Repeating steps 2 and 3 $K$ times is equivalent to calculating
\[(WV_f)^K |e_0\rangle\]We claim that $WV _ f$ is actually a rotation of $2\theta$ anticlockwise, when $ \vert e _ 0\rangle$ is viewed as the vector $(\cos \theta, \sin \theta)^\top$. This is because $V _ f \vert e _ 0\rangle = \cos\theta \vert \phi _ 0\rangle - \sin \theta \vert \phi _ 1\rangle$ since
\[V_f |x\rangle = \begin{cases} -|x\rangle &\text{if } f(x) = 1 \\\\ |x\rangle &\text{if } f(x) = 0 \end{cases}\]Hence $V _ f$ is actually a reflection about the $x$-axis, or equivalently a rotation of $\theta$ clockwise.
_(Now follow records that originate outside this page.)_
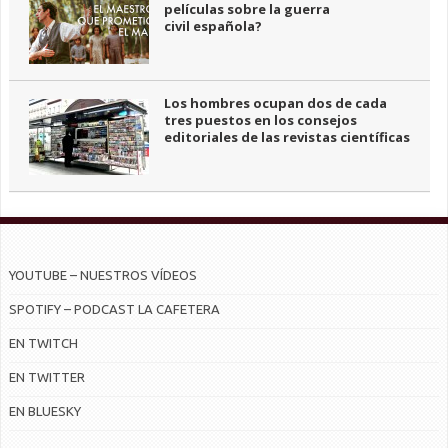
películas sobre la guerra
civil española?
Los hombres ocupan dos de cada
tres puestos en los consejos
editoriales de las revistas científicas
YOUTUBE – NUESTROS VÍDEOS
SPOTIFY – PODCAST LA CAFETERA
EN TWITCH
EN TWITTER
EN BLUESKY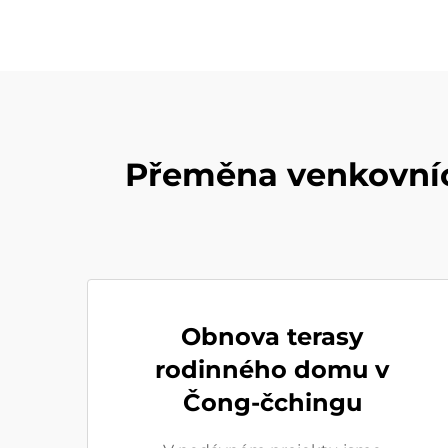
Přeměna venkovních
Obnova terasy
rodinného domu v
Čong-čchingu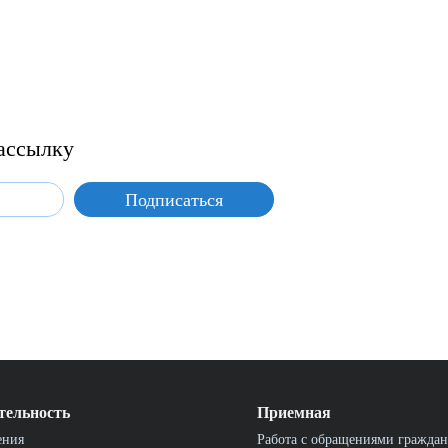
ассылку
тельность
Приемная
ения
Работа с обращениями граждан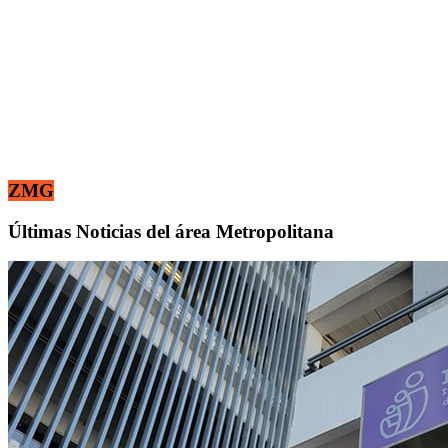
ZMG
Últimas Noticias del área Metropolitana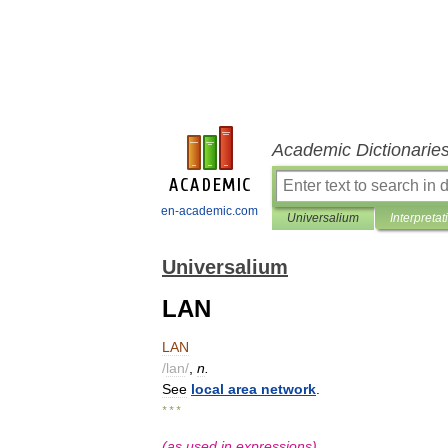
Academic Dictionarie
en-academic.com
Universalium
Interpretat
Universalium
LAN
LAN
/
lan
/
,
n
.
See
local
area
network
.
* * *
(
as
used
in
expressions
)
But then $W$ is a reflection around $ \vert e _ 0\rangle$, so $WV _ f \vert e _ 0\rangle$ is a rotation of $2\theta$ anticlockwise. Hence
\[(WV_f)^K |e_0\rangle = \cos\big((2K+1)\theta\big) |\phi_0\rangle + \sin \big((2K+1)\theta\big) |\phi_1\rangle\]This is called amplitude amplification, because we are pushing $ \vert e _ 0\rangle$ closer and closer to the $y$-axis by repeated rotation.
Hence then
\[\begin{aligned} p(x \mid x \text{ solution}) &= \left|\langle x|(WV_f)^K|e_0\rangle\right|^2 \\\\ &= |\text{cos}\big((2K+1)\theta\big)\langle x |\phi_0\rangle + \sin \big((2K+1)\theta\big)\langle x|\phi_1\rangle|^2 \\\\ &= \sin((2K+1)\theta)^2 / S \end{aligned}\]Since if $x$ is a solution $\langle x \vert \phi _ 0\rangle = 0$, and $\langle x \vert \phi _ 1\rangle = \frac{1}{\sqrt S}$. Then
\[\begin{aligned} p(\text{measure a solution}) &= S \times \frac{\sin((2K+1)\theta)^2}{S} \\\\ &= \sin^2((2K+1)\theta) \end{aligned}\]To increase the probability, we then want to make $(2K+1)\theta$ as close to $\pi / 2$ as possible. Then since $\sin \theta := \sqrt{\frac S N}$ and $S \ll N$, $\theta \approx \sqrt{\frac S N}$. So choosing $K \approx \frac \pi 4 \sqrt{\frac N S} - \frac 1 2$ means $K \approx \frac{\pi}{4\theta} - \frac 1 2$. Then the difference between $\pi / 2$ and $(2K + 1)\theta$ is at most $\theta$, so
\[(2K + 1)\theta = \frac \pi 2 + \delta\]with $ \vert \delta \vert \le \theta$. Then
\[\begin{aligned} p(\text{measure a solution}) &= \sin^2((2K+1)\theta) \\\\ &= \sin^2\left(\frac \pi 2 + \delta\right) \\\\ &= \cos^2\delta \\\\ &\ge \cos^2 \theta \end{aligned}\]Since $\cos \theta := \sqrt{\frac{N-S}{N}\,}$, we have
\[p(\text{measure a solution}) \ge 1 - \frac S N\]as required.